*What you will do*
Convert the records into a two-column CSV with the headers input and output. Start at the beginning of the records and end with the line containing "levels: mode automatic, levels". Give one row per record, putting its text and its answer each in a single quoted field and replacing line breaks with spaces.
□ □ □ □
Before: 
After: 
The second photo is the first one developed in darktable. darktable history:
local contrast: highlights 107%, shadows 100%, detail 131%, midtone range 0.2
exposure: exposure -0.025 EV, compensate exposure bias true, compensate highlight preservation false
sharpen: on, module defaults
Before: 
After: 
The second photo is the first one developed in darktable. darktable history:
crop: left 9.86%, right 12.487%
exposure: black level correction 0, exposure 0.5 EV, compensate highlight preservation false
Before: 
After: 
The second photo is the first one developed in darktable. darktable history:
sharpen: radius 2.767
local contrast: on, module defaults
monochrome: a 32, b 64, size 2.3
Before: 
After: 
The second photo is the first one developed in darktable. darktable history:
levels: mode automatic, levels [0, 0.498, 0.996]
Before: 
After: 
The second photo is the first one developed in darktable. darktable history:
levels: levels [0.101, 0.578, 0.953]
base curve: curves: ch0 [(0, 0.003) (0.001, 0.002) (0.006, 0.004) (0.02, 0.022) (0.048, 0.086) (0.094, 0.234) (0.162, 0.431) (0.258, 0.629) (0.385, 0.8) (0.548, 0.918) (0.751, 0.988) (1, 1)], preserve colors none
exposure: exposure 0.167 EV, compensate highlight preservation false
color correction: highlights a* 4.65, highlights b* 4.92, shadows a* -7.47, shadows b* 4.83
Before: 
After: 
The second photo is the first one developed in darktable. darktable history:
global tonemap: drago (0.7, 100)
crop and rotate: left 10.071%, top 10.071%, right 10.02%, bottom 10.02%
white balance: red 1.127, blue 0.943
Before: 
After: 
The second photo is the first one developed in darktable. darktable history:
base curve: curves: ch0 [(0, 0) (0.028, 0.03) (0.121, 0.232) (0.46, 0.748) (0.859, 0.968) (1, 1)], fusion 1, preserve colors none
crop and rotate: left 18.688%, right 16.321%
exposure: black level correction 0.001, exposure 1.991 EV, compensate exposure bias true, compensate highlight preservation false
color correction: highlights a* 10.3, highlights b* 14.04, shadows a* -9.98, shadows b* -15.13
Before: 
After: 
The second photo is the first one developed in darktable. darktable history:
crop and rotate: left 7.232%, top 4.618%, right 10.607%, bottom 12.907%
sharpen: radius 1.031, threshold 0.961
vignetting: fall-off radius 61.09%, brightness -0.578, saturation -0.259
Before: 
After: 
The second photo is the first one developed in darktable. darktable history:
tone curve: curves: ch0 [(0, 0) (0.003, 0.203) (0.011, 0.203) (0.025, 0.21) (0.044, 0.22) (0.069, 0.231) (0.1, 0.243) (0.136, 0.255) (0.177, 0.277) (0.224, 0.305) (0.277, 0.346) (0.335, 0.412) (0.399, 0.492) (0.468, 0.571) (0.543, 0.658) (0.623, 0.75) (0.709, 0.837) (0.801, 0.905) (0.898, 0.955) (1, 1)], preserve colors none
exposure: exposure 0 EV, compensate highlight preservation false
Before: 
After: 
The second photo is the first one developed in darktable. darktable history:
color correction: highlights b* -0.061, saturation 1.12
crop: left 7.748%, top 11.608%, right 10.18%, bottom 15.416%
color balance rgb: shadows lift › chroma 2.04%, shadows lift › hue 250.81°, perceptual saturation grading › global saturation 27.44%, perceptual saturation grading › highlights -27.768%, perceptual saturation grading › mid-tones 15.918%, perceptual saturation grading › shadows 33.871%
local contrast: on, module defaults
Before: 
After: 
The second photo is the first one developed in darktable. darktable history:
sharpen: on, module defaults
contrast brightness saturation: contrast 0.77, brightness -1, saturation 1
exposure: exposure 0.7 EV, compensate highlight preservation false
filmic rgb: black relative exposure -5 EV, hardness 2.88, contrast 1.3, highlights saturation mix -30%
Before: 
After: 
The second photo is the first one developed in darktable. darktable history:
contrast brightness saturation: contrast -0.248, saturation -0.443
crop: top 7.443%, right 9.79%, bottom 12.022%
□ □ □ □
*Full solution*
input,output
"Before: After: The second photo is the first one developed in darktable. darktable history:","local contrast: highlights 107%, shadows 100%, detail 131%, midtone range 0.2 exposure: exposure -0.025 EV, compensate exposure bias true, compensate highlight preservation false sharpen: on, module defaults"
"Before: After: The second photo is the first one developed in darktable. darktable history:","crop: left 9.86%, right 12.487% exposure: black level correction 0, exposure 0.5 EV, compensate highlight preservation false"
"Before: After: The second photo is the first one developed in darktable. darktable history:","sharpen: radius 2.767 local contrast: on, module defaults monochrome: a 32, b 64, size 2.3"
"Before: After: The second photo is the first one developed in darktable. darktable history:","levels: mode automatic, levels [0, 0.498, 0.996]"